Et du coup j’extrapole. Et je pense à ce que veut dire le mot liberté. Dix jours d’isolement dans un appartement confortable ne sont en aucun cas comparables à une cellule bien sûr. Mais il y a un impact. Que ressent un prisonnier à sa sortie ? Ou celui qui ne sortira plus jamais ? Comment survit-il à une privation si longue de gestes basiques; peu importe les faits ou la raison ? Est-ce qu’il se réfugie dans ses souvenirs — encore faut-il qu’il soient heureux — pour se procurer une échappatoire et ne pas devenir fou ? Si le prisonnier avait su ce qu’il perdait, serait-il passé à l’acte ? Ou bien au contraire, la prison prend-elle parfois le visage de la liberté ?

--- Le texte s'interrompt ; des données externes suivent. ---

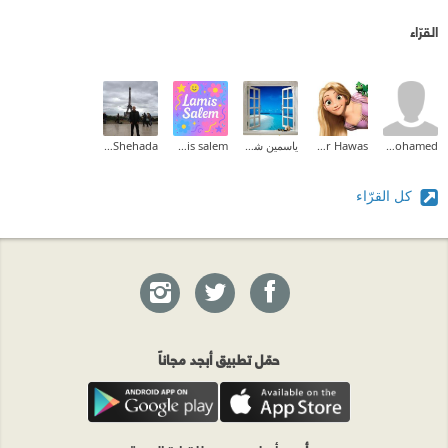
القرّاء
amr mohamed
Hadeer Hawas
ياسمين شرف
lamis salem
Ashraf Shehada
كل القرّاء
حمّل تطبيق أبجد مجاناً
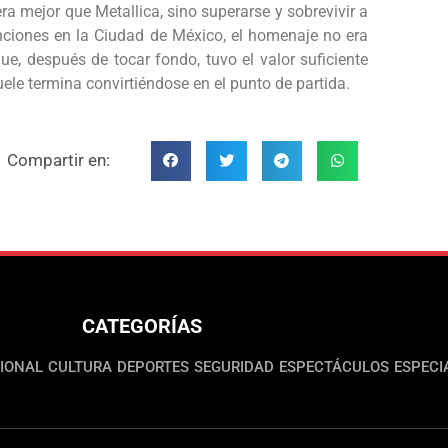
ra mejor que Metallica, sino superarse y sobrevivir a
nciones en la Ciudad de México, el homenaje no era
, después de tocar fondo, tuvo el valor suficiente
uele termina convirtiéndose en el punto de partida.
Compartir en:
CATEGORÍAS
IONAL
CULTURA
DEPORTES
SEGURIDAD
ESPECTÁCULOS
ESPECI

F4 — Valérie franchit le portail du pénitencier où elle vient d’achever vingt ans de réclusion criminelle. Elle avait toujours pensé qu’elle passerait l’arme à gauche dans sa cellule, mais la voilà dehors chancelante, aveuglée par le soleil. Autour d’elle la vie. Elle emplit ses poumons d’air frais et savoure quelques pas au hasard de la rue, au hasard des sons qui l’entourent et la ramènent peu à peu à des bruits familiers qu’elle n’entendait plus que dans sa tête. Elle s’évadait chaque soir en fermant les yeux et retrouvait sa chère maison de campagne où elle passait ses étés et où elle avait été la plus heureuse malgré les coups qui pleuvaient. Elle puisait dans ses souvenirs et revoyait les enfants grandir, épanouis en pleine nature. Les bruits des moteurs des tracteurs lui emplissaient les oreilles et elle sentait les odeurs de fumier et de vaches des fermes alentours que le vent portait. C’est dans cette maison qu’elle avait tiré le coup mortel sur son mari le soir de trop. À défaut de lui mettre du plomb dans la cervelle, elle l’avait plombé tout court. Elle avait des circonstances atténuantes, elle avait subi tant d’horreurs. Mais son manque de regrets n’avait pas attiré la sympathie du jury et elle avait été condamnée lourdement. La pression sur la gâchette l’avait libérée d’un mal bien plus menaçant que les quatre murs de sa cellule. Enfermée, elle était libre et surtout vivante. Se retrouver là dehors était un bonus dont elle comptait bien savourer chaque instant.